Este aporte a una mayor fragmentación política no puede sino considerarse como un paso más en la degradación de los proyectos políticos nacionales, en el marco de un proceso de destrucción de la nación como entidad: una especie de balcanización en provincialismos o regionalismos. Un paso más en el camino jalonado por la tendencia a la desindustrialización del país en el largo plazo y al incremento de las desigualdades sociales; por la reforma constitucional de 1994 con la provincialización de recursos de importancia estratégica; por la pérdida de la brújula orientadora de su misión histórica por parte de la UCR, una estructura que todavía tiene presencia en todo el territorio pero colonizada por el poder económico, carente de liderazgo y de un proyecto político nacional: uno de sus principales dirigentes, el gobernador de Mendoza, Alfredo Cornejo, no sólo se cuenta entre los más sólidos apoyos de Milei –mandó a votar la llamada ley bases y el famoso RIGI– sino que ha propuesto la secesión de su provincia. Ha quedado en el mero recuerdo una fórmula que repetían como principio los militantes del radicalismo en 1983: “No se trata de ser el partido del gobierno, sino de hacer el gobierno del partido”.
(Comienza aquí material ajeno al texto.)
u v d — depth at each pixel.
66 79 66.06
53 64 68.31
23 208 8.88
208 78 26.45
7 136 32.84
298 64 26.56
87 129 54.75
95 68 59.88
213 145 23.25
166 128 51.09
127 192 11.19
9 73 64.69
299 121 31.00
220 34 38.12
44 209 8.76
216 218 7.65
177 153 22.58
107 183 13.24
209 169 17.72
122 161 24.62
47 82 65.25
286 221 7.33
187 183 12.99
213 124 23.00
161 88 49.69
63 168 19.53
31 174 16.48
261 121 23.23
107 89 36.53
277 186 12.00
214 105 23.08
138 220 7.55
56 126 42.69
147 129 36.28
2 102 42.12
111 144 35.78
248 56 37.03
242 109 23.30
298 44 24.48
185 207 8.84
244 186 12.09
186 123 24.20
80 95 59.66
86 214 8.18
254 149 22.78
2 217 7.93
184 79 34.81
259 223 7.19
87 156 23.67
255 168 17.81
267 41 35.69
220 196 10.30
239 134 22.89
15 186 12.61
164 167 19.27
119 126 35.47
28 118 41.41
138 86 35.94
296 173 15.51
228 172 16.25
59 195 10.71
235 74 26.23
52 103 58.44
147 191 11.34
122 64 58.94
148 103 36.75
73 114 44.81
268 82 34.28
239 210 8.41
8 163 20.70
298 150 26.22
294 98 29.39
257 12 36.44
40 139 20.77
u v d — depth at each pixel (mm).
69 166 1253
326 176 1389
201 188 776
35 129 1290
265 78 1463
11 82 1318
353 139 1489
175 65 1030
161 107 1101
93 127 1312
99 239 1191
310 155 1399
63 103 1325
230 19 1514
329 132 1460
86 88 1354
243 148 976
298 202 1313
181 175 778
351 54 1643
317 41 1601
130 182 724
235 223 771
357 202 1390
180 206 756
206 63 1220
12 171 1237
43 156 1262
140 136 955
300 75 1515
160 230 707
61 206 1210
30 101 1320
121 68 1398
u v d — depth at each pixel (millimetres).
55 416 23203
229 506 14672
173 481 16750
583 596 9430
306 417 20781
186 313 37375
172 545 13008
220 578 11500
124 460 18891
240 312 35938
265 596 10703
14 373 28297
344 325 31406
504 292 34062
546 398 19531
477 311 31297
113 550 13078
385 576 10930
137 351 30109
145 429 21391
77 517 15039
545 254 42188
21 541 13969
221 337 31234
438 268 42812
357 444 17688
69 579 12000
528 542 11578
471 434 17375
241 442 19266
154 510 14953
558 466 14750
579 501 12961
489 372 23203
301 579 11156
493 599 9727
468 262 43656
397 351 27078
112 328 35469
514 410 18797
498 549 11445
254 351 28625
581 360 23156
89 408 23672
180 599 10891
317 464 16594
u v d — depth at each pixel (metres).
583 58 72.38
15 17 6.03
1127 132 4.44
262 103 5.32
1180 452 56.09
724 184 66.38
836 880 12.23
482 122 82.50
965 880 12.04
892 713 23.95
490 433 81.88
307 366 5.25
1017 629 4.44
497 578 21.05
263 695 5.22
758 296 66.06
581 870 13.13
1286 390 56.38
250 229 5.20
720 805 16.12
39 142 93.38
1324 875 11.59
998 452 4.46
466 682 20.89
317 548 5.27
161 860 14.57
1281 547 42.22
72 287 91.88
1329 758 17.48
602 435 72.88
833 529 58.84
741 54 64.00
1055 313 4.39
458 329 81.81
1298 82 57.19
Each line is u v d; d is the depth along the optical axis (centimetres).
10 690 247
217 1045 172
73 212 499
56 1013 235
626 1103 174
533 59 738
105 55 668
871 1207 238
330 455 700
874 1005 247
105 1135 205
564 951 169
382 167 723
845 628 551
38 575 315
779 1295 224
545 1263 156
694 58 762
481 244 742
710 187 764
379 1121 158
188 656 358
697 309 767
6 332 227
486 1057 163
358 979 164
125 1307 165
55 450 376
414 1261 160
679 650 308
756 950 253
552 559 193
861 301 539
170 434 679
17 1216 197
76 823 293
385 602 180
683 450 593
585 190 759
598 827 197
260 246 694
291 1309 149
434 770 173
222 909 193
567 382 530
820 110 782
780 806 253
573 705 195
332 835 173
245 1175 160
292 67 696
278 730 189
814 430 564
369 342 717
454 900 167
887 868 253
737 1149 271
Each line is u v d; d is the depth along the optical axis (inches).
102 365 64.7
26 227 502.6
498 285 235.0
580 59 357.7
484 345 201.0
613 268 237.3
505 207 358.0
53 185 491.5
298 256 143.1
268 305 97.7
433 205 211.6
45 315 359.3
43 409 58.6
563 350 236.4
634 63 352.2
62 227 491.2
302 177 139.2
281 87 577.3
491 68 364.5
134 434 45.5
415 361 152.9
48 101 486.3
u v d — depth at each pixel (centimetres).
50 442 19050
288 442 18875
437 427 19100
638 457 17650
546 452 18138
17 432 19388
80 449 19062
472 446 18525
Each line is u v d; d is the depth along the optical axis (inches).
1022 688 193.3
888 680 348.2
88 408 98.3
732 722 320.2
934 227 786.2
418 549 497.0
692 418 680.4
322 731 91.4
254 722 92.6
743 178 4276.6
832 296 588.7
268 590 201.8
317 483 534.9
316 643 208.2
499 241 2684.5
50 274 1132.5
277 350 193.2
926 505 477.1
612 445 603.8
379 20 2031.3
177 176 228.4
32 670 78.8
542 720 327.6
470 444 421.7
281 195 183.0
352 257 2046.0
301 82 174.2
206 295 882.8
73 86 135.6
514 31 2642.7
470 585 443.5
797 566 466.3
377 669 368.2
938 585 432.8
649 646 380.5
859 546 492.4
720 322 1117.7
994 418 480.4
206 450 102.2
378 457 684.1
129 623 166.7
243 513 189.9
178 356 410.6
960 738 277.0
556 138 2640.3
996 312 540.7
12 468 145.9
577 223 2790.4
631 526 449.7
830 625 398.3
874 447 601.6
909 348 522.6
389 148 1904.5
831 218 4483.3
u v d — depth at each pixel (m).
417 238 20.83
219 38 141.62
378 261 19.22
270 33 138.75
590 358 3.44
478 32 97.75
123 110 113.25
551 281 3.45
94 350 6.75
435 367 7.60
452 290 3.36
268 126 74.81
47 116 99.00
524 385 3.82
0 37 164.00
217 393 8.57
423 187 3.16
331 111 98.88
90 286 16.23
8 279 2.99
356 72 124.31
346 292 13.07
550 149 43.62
No coincido con analistas que afirman sorprendidos que “el gobierno ha promovido un sistema electoral que no le conviene a Milei”. Sin considerar que cuando Milei llegó a la Presidencia no tenía partido –es probable que haya perdido parte de su capacidad de atracción y credibilidad–, hay que recordar que la derecha viene apoyando distintas variantes de la boleta única, no tanto porque la beneficie sino porque perjudica a su único enemigo: el peronismo no domesticado. Se sabe que los poderes económicos concentrados cuentan con una vasta y potente red de medios, aparatos ideológicos que, sumados a otros recursos, son efectivos en la manipulación de electores, incluso autonomizan a los poderosos de los resultados electorales: les permiten imponer decisiones o ejercer poder de veto –institucional como el de esta semana, o de facto–, razón suficiente para que entendamos que la boleta es política o la política será boleta. Los partidos políticos tradicionales –no los sellos de goma– son para ellos un obstáculo, salvo el más conservador, el partido judicial, que les pertenece. A los líderes populares los cooptan o los desprestigian hasta reducirlos a la categoría de parias políticos y, si nada de esto resulta, intentan eliminarlos físicamente. Así se llegó al fallido intento de magnicidio contra Cristina.

En este contexto debe considerarse el desafío que ella asume aceptando presidir el Partido Justicialista, que es la otra estructura política con arraigo en todo el territorio argentino, con la diferencia de que cuenta en sus filas con el mayor cuadro político de la Argentina, portadora del único liderazgo histórico vigente que ha propuesto discutir temas constitutivos de un proyecto nacional, dándole así contenido a la tan mentada unidad de la representación popular. Es decir, lo que está implícito en la aceptación de CFK es algo más que “enderezar y ordenar” al peronismo, es rescatar lo que queda de la nación en peligro para sentar las bases de su reconstrucción, desafío en el que es irreemplazable. Lo sabe el bloque de poder, pero a algunos compañeros les cuesta comprenderlo. No debería ser necesario agregar que, entre los militantes, la única víctima ha sido Cristina: la victimización sensiblera de otros actores del peronismo es una de las tantas zonceras que sólo confunden a ingenuas e ingenuos; dramatizan cuando apenas están protagonizando una clásica disputa por espacios de poder.